Preprocess all the questions with spacy.  This may take some time.

In [4]:
# Build all_questions, which consists of strings
from tqdm import tqdm
all_questions = set()
docs_filepath = "../data/movies/docs"
for filename in os.listdir(docs_filepath):
    with open(os.path.join(docs_filepath, filename), "r", encoding="utf-8") as file:
        all_questions.add(file.read())
print(f"Total count of unique questions: {len(all_questions)}")

# Process all_questions
processed_qs = list(tqdm(processor.pipe(all_questions, batch_size=64)))

# Obtain list version of all_questions
all_questions_as_list = list(all_questions)

Total count of unique questions: 1999


1999it [01:29, 22.39it/s]


In [5]:
spacy_map = {q: processed_q for (q, processed_q) in zip(all_questions, processed_qs)}
parsed_qs = [(spacy_map[q]) for q in all_questions]

## Build the CheckList matrix

In [6]:
suite = TestSuite()
editor = Editor()

### Capability: Robustness
> I think this is the only capability Antonis wants us to test.  -Wren

#### MFT (Minimum Functionality Test)

REQUIRED WORK
1. List every comment in the notebook excerpt's code that begins with a single hash mark, giving the words after the mark.
2. From the notebook excerpt, extract word for word the part that opens with the words containing "1999it [01:29, 22.39it/s]" and closes with "suite = TestSuite()".
The lines that come next are separate material, unrelated to the notebook excerpt.

[Listings of boxed layout items]
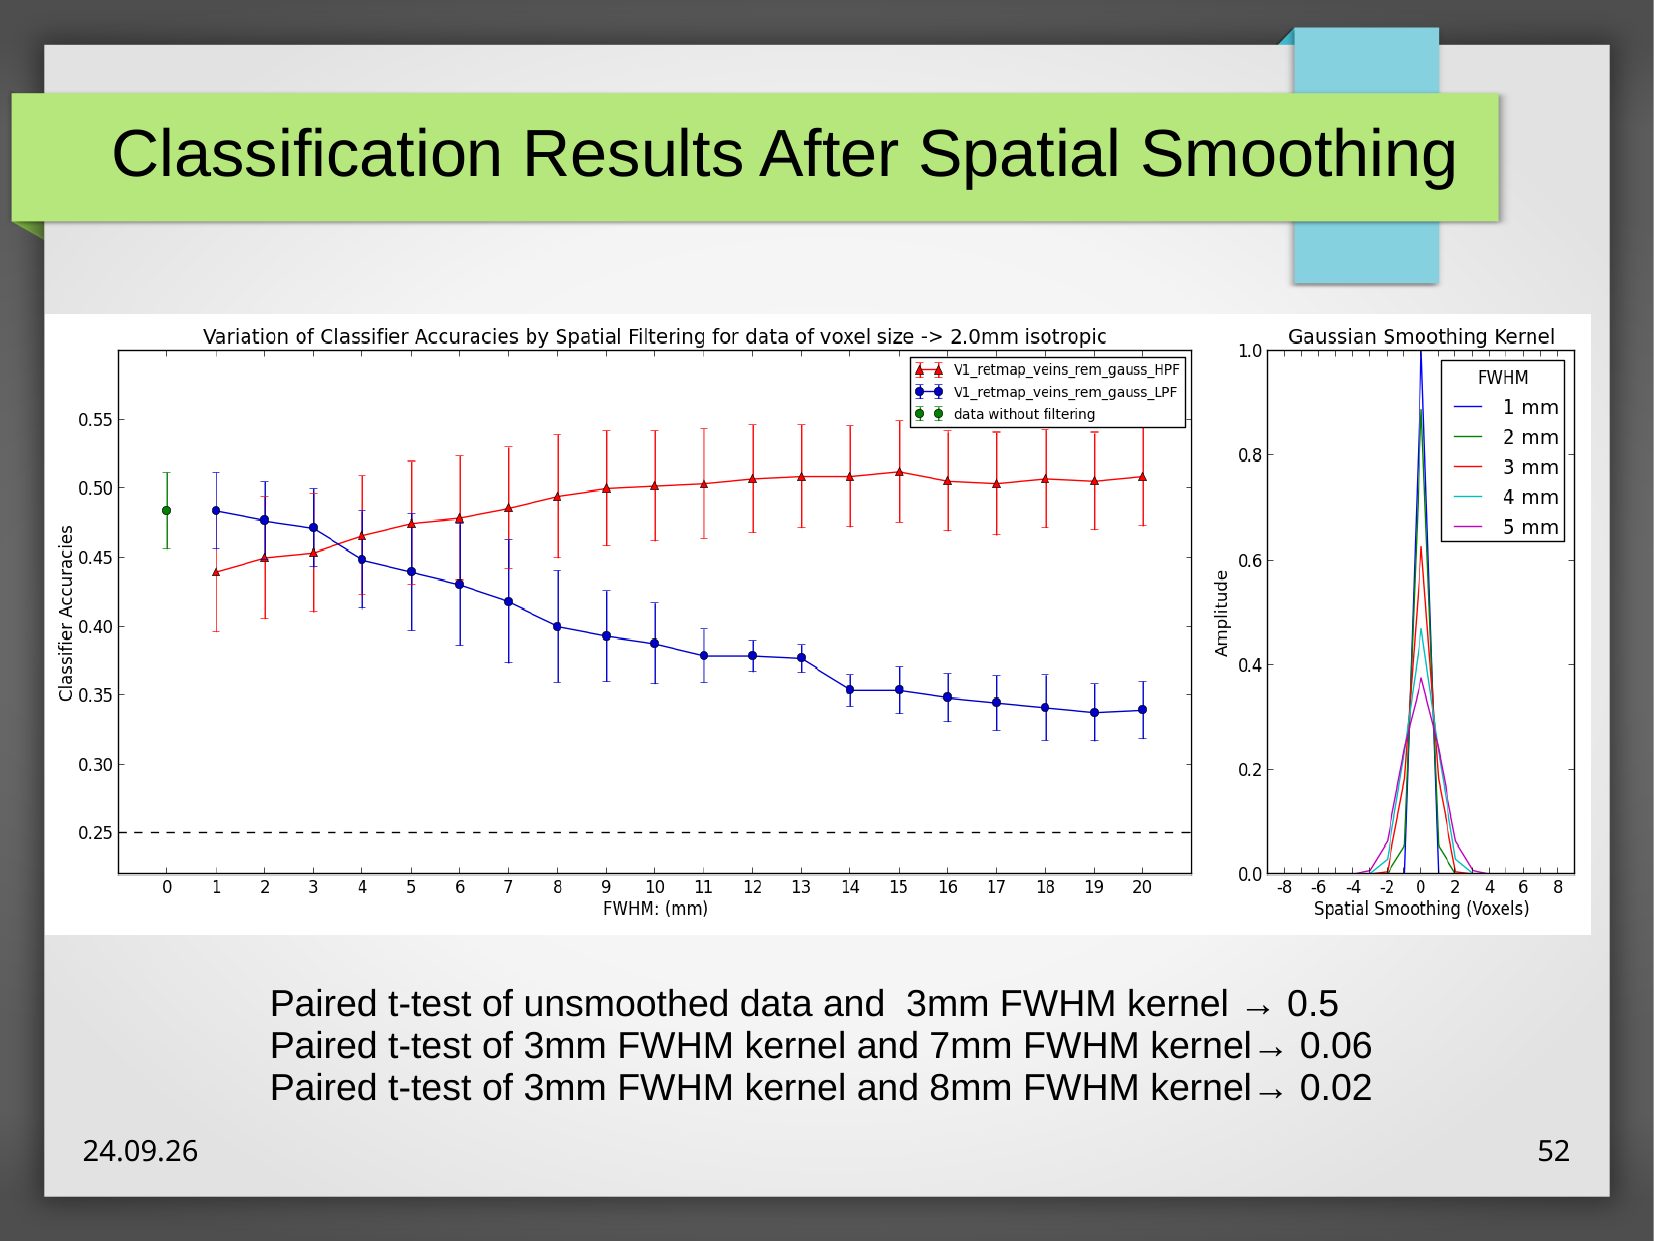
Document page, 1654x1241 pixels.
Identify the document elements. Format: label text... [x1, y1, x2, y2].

text_box Paired t-test of unsmoothed data and 3mm FWHM kernel → 0.5 Paired t-test of 3mm FWHM kernel and 7mm FWHM kernel→ 0.06 Paired t-test of 3mm FWHM kernel and 8mm FWHM kernel→ 0.02 [255, 975, 1397, 1116]
title Classification Results After Spatial Smoothing [0, 49, 1571, 257]
picture [0, 0, 1654, 1241]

EXPECTED ANSWERS
1.
Build all_questions, which consists of strings
Process all_questions
Obtain list version of all_questions

2.
1999it [01:29, 22.39it/s]


In [5]:
spacy_map = {q: processed_q for (q, processed_q) in zip(all_questions, processed_qs)}
parsed_qs = [(spacy_map[q]) for q in all_questions]

## Build the CheckList matrix

In [6]:
suite = TestSuite()